Texto fornecido:
======
Naquela noite eu havia dado aula na pós-graduação até umas dez e trinta e, como continuaria no dia seguinte logo cedo, me vi obrigado dormir uma noite extra em Franca. O problema é que no meu recanto francano não há TV a cabo. Para a grande maioria dos mortais, isso não é problema. Para mim, é uma fonte de angústias atrozes. Afinal de contas, tinha disponível apenas três canais. Sexta à noite, seiscentos mililitros de coca zero, um pacote de doritos tamanho família e apenas três canais. Resignado, coloco no SBT. Passa “Eu sou a lenda”, com Will Smith.
Começa que Will Smith é um canastrão. Não me entenda mal, isso é uma qualidade para um ator roliudiano. Afinal, os atores de roliúde são divididos em bons e canastrões. E um filme como “Eu sou a lenda” com um bom ator simplesmente não funcionaria. Mas não era sobre atores que eu queria falar, mas sim sobre o filme. Vale uma pequena sinopse: um vírus terrível transformou todos os habitantes de Nova Iorque numa espécie de zumbis sanguinários e fotossensíveis. Só um ser humano não apresenta os sintomas desta terrível patologia. Adivinhe quem? Will, é claro. Viu só? Tinha que ser um canastrão.
======
Conjunto de dados:
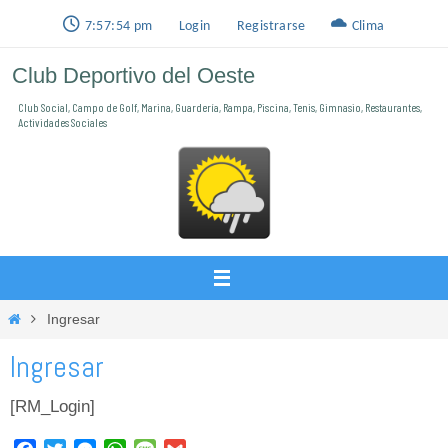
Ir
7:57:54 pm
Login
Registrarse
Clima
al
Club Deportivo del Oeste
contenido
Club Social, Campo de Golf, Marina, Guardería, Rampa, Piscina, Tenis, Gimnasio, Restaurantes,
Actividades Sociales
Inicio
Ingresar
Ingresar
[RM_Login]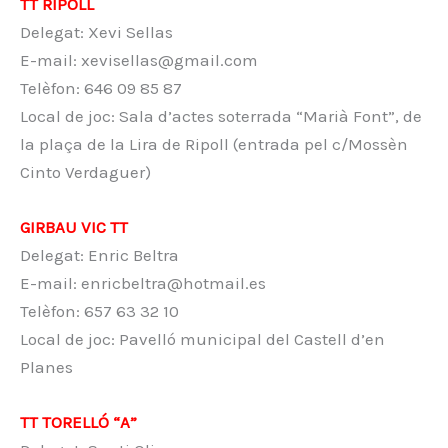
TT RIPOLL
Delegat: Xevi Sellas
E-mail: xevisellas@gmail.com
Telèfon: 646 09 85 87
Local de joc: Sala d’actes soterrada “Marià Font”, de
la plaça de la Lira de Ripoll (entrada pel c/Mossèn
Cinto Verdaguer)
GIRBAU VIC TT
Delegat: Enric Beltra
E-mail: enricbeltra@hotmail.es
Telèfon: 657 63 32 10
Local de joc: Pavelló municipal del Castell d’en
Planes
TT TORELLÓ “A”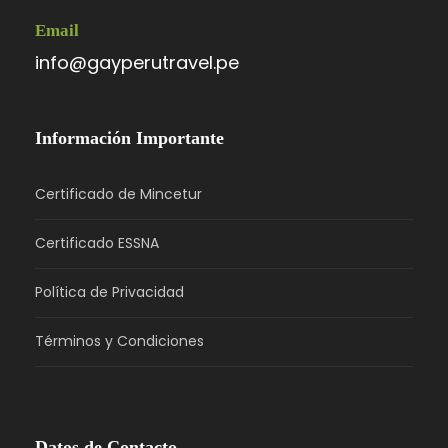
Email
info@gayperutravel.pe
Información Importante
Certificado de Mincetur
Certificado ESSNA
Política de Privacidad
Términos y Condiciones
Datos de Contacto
======
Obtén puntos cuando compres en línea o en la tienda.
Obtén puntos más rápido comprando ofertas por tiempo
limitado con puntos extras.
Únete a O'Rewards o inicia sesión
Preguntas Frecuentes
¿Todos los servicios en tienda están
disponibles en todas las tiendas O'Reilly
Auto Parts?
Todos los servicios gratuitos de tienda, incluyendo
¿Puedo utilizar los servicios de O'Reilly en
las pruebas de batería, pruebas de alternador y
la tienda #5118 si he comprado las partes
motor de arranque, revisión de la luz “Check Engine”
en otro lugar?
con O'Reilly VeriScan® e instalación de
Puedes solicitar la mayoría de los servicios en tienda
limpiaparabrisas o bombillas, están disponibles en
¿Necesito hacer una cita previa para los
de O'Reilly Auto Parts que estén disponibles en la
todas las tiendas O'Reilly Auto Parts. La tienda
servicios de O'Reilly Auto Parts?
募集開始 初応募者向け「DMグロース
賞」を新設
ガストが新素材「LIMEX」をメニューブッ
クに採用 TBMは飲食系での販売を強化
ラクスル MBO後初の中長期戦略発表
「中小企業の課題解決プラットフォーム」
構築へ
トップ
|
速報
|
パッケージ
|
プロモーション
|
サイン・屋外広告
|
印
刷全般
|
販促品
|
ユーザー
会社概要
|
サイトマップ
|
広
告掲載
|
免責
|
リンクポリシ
======
Objetivo do exercício: Escreva a continuação do texto sobre o filme “Eu sou a lenda”, começando logo após a última frase apresentada.

Resposta escrita:
Bom, Will é uma espécie de cientista militar (?) que busca uma vacina para erradicar o mal enquanto tem que fugir dos humanos dezumanizados sanguinários que querem comê-lo (não há sentido figurado aqui, por favor). Como são sensíveis à luz, as criaturas só saem às ruas durante a noite, hora em que Will precisa se recolher. Devido ao perigo, o cara só sai de casa usando uma arma semi-automática com uma luzinha acoplada e uma super mira e, durante os inevitáveis encontros, há um verdadeiro massacre, afinal Will é esperto e os zumbis são completamente imbecis. Foi durante uma carnificina dessas que me veio o incomodo: porque o cara simplesmente não joga um facho de luz nas criaturas? Precisa crivar de balas um por um?
Irritado, peguei um bom livro e fui dormir. Hoje, mais de uma semana depois compreendi por que Will estava certo. Independente da mediocridade do filme, contemporizei: qual é a graça de ver um monte de zumbis fugindo de um facho de luz? Ninguém vai ver um filme onde os vilões tem medo de uma “luzinha”. O que gostamos mesmo é de ver hordas de corpos serem perfurados e se contorcendo em câmera lenta. E que se dane a lógica.